Jordanians gathered in the northern city of Mafraq to burn Iranian flags and pictures of Iran’s Supreme Leader Ayatollah Ali Khamenei on Friday, April 14.

They also called for the expulsion of Iran’s ambassador from Jordan.

This demonstration followed an escalation in tensions between Jordanian and Iranian officials, which began when King Abdullah II of Jordan appeared to compare the Iranian Regime to ISIS in an interview with The Washington Post on April 6.

He said: “These issues [surrounding Israeli settlement construction] give ammunition to the Iranians, to [Islamic State leader Abu Bakr] al-Baghdadi and ISIS [Islamic State].”

Iran’s Foreign Ministry spokesman Bahram Ghassemi called the comments “silly and careless” and referred to Abdullah’s view as ignorant and superficial. This was especially insulting to the people of Jordan, as most insults towards the country target the government, rather than the king. Insulting the king is considered a red line.

In response, the Foreign Ministry in Jordan rebuked the Iranian ambassador, Mojtaba Ferdosipour, for his country’s comments.

This verbal spat mirrors a very real policy divide between the two countries, which is not easily solved.

Currently, Iran has stationed its terror group, the Revolutionary Guard Corps, only about 70 kilometres from the Jordanian border despite having no reason to be there.

Nabil Sharif, the former Jordanian minister of media affairs and former ambassador to Morocco, said: “Jordan is geographically far away from Iran. Iranian forces have no business to be on our borders at all. The only conclusion that I can reach is that they are there to threaten and pressure Jordan.”

Iranian troops and the Hezbollah proxies have previously tried to commit terrorist acts inside Jordan, and the fear is that they will try again.

In 2015, Jordan sentenced eight Hezbollah operatives for attempting to launch a terrorist attack American and Israeli targets inside Jordan and recruiting Jordanians to join the terror group. Also that year, Jordan foiled an attack by the Iranian-sponsored Bayt al-Maqdis group.

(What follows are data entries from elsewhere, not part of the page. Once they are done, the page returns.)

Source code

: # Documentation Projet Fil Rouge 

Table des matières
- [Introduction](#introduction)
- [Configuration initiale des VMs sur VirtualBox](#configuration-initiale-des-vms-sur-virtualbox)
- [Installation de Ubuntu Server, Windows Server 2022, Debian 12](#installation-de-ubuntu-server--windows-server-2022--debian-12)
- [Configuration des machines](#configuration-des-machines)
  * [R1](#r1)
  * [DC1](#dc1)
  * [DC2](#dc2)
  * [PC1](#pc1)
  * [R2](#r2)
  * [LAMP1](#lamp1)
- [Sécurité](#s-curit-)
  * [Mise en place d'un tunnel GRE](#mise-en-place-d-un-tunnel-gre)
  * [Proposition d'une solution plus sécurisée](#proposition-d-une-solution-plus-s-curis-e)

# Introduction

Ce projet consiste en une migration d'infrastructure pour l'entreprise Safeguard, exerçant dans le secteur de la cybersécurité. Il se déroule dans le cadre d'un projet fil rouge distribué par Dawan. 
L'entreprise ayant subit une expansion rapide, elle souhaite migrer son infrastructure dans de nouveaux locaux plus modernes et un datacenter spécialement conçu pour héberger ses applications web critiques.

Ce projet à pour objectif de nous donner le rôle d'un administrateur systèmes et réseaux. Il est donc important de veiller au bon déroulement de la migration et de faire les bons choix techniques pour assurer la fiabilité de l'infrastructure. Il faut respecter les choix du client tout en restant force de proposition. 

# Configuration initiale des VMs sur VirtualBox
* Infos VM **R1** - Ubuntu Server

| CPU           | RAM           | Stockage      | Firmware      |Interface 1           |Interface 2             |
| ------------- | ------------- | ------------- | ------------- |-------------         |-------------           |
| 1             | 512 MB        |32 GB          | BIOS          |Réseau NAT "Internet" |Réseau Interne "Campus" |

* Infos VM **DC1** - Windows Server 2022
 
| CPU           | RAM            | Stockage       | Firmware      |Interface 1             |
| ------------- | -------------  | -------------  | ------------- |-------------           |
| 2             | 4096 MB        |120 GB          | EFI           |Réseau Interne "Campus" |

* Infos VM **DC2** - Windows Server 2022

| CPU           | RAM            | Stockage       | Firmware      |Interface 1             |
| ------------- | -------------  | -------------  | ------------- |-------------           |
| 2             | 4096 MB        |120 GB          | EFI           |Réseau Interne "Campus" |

Payam Mohseni, the director of the Iran Project at the Harvard Kennedy School of Government, said: “Iran views the Syrian civil war as a conflict mainly aimed toward undermining the Islamic Republic. Given Syria’s historically close ties to Iran and its important geostrategic position on the Mediterranean — including its proximity to Hezbollah — the Iranians will never give up Syria willingly. Iran views outside incursions into Syria — including from Jordan’s borders — as unacceptable and will work to secure the border area.”

While Alex Vatanka, an Iranian senior fellow at the Middle East Institute, said: “There is this innate desire among the hard-liners in Tehran to flex muscle to show that they are a regional actor to be reckoned with. When you say that you are close to a border that means you are a real player in Syria or Iraq. We are part of the conversation. You can’t isolate us.”